The image pickup section of the aforementioned CCD solid-state image pickup device obtains information charges by the opto-electric effect of the incident light on the channel region 123. Therefore, there has been considered to enhance the light projecting efficiency by, for example, providing an opening in the transfer electrodes 125 and 126 and reducing the film thickness of the transfer electrodes 125 and 126. In particular, if each section is refined (micronized) to correspond to the tendency of providing higher and higher resolution, the area of the light-receiving pixel would be reduced to cause lowering of light-receiving sensitivity. To cope with this problem, the light projecting efficiency must be improved. However, if an opening is formed in the transfer electrodes 125 and 126, the shape of the electrodes would become complicated so as to make the micronizing process difficult. Therefore, this method would not be apt to the trend of higher resolution. Meanwhile, in the case of reducing the thickness of the transfer electrodes 125 and 126, piercing of the connecting portion near the marginal region of the image pickup section between power supply lines 128 and insulating layer 127 would easily arise, which would significantly reduce the reliability of the device. In addition, since the electrodes at the other regions (accumulating section and output section) which are formed by the same processes as those of the transfer electrodes 125 and 126 would become to have the same thinner thickness, there would arise lowering of the transfer efficiency of the accumulating section and horizontal transfer section, and the reduction of the characteristics of the output section.
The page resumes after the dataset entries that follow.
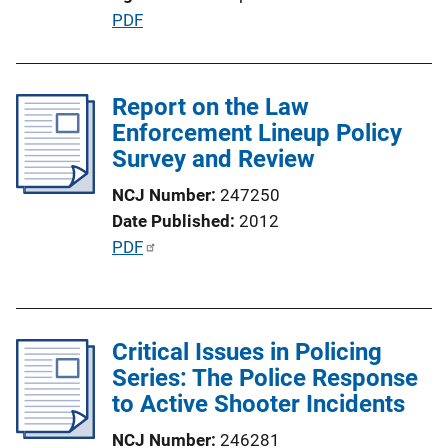
n
P
PDF
L
u
i
b
n
l
Report on the Law
k
i
Enforcement Lineup Policy
c
Survey and Review
a
NCJ Number
247250
t
Date Published
2012
i
P
PDF
o
u
n
b
L
l
i
Critical Issues in Policing
i
n
Series: The Police Response
c
k
to Active Shooter Incidents
a
t
NCJ Number
246281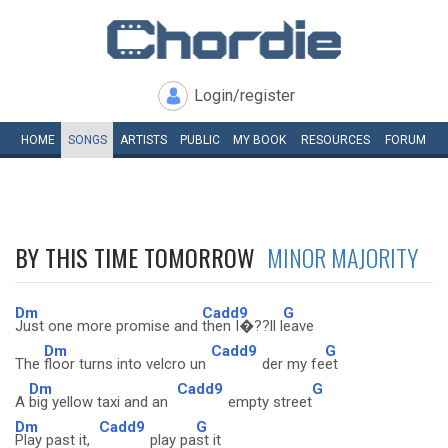
Login/register
HOME
SONGS
ARTISTS
PUBLIC
MY
BOOK
RESOURCES
FORUM
BY THIS TIME TOMORROW
MINOR MAJORITY
Dm
Cadd9
G
Just one more promise and
then I�??ll l
eave
Dm
Cadd9
G
The
floor turns into velcro un
der my fe
et
Dm
Cadd9
G
A
big yellow taxi and an
empty street
Dm
Cadd9
G
Play past it,
play pa
st it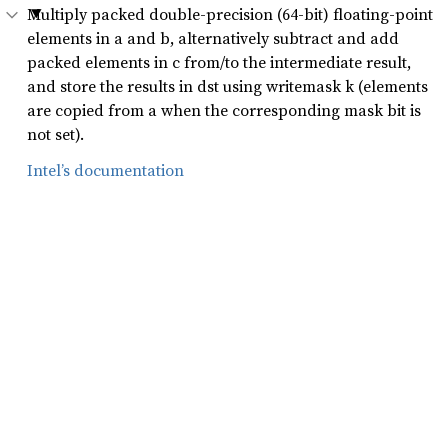
Multiply packed double-precision (64-bit) floating-point
elements in a and b, alternatively subtract and add
packed elements in c from/to the intermediate result,
and store the results in dst using writemask k (elements
are copied from a when the corresponding mask bit is
not set).
Intel’s documentation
Moreover, if the film thickness of the transfer electrodes 125 and 126 is reduced, the side marginal portion of the transfer electrode 125 of the first layer would easily float when an interlayer insulating layer for insulating the transfer electrodes of the first layer 125 from that of the second layer 126 is formed. Namely, since the interlayer insulating layer is formed by the thermal oxidation of the surface of the transfer electrode 125 formed of polycrystalline silicon, the oxide layer between the silicon substrate 120 and the transfer electrode 125 would start growing from the lateral side of the transfer electrode 125 at the time of its thermal oxidizing process, so that the side marginal portion of the transfer electrode 125 would float when the thickness of the transfer electrode 125 is thin. If such floating of the side marginal portion of the transfer electrode 125 arises, this floated portion can not be sufficiently removed by an etching process to be executed thereafter, which would cause leakage of electric current. Moreover, the effective gate length of the transfer electrode 125 would be reduced so as not to be able to provide desired characteristics, and projections would arise at the floated portion of the transfer electrodes 125 and 126, causing transfer insufficiency by the concentration of electric field at the projections.